Nonostante sappia che ci possano essere mille spiegazioni, del tutto logiche, delle cause di quell'esperienza, so anche della loro inutilità perché ogni vero appassionato di vino può capire cosa mi successe. Vidi la luce. Una sorta di bagliore che annullò completamente la mia vista periferica, tanto da ridurre il mio spazio visivo a pochi gradi: un cerchietto di nuda roccia davanti a me. Tutti i suoni, i commenti dei miei compagni di viaggio mi arrivavano ovattati, non distinguibili, un sottofondo lontano e provavo la sensazione di lievitare, staccandomi di qualche centimetro da terra.

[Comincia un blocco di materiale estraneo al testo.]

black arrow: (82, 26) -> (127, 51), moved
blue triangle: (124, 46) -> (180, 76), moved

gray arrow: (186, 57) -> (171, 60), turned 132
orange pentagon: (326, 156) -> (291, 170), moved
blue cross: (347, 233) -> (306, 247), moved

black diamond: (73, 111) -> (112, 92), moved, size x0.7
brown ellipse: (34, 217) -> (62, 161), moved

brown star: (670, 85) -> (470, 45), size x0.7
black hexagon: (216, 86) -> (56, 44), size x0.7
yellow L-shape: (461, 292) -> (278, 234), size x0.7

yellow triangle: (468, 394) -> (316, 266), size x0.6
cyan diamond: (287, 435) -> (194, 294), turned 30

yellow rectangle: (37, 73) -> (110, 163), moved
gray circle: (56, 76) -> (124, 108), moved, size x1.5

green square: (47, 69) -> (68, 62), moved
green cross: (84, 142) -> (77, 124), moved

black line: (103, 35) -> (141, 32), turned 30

Un’energia che invadeva il mio corpo lo rendeva leggerissimo.
Poi, dopo pochi attimi, sono rinsavito. 

So anche che non occorre essere appassionati di vino per capire questa esperienza quasi religiosa, perché queste sensazioni estatiche, nonostante molto rare, io le ho provate anche quando ho visto fare alcune cose a Diego Armando Maradona o quando mi sono innamorato. 
E infine l’ho raccontata perché come scrive David Foster Wallace Il genio non è riproducibile. L’ispirazione, però, è contagiosa e multiforme – e anche solo vedere da vicino come la potenza e l’aggressività possano essere rese vulnerabili dalla bellezza ci fa sentire ispirati e (in modo fuggevole e mortale) riconciliati.

posted by Mauro Erro @ 10:37,

2 Comments:

At 25 settembre 2013 10:55, Blogger Luca said...

Amen.

 
At 11 ottobre 2013 06:42, Blogger Michela said...

Riesco ad intuire quel senso di gratitudine mista a leggerezza e stupore di quando nella vita ci capita di incontrare qualcosa (o qualcuno) che aspettava noi. Qualcosa messo lì per noi. Come è successo a te con questo vino.
Intuisco di cosa parli. Conosco quella luce.
Ps: Foster Wallace è stato un grande scrittore visionario. Uno che tutte le cose le vedeva nude com'erano. Per questo s'è ammazzato.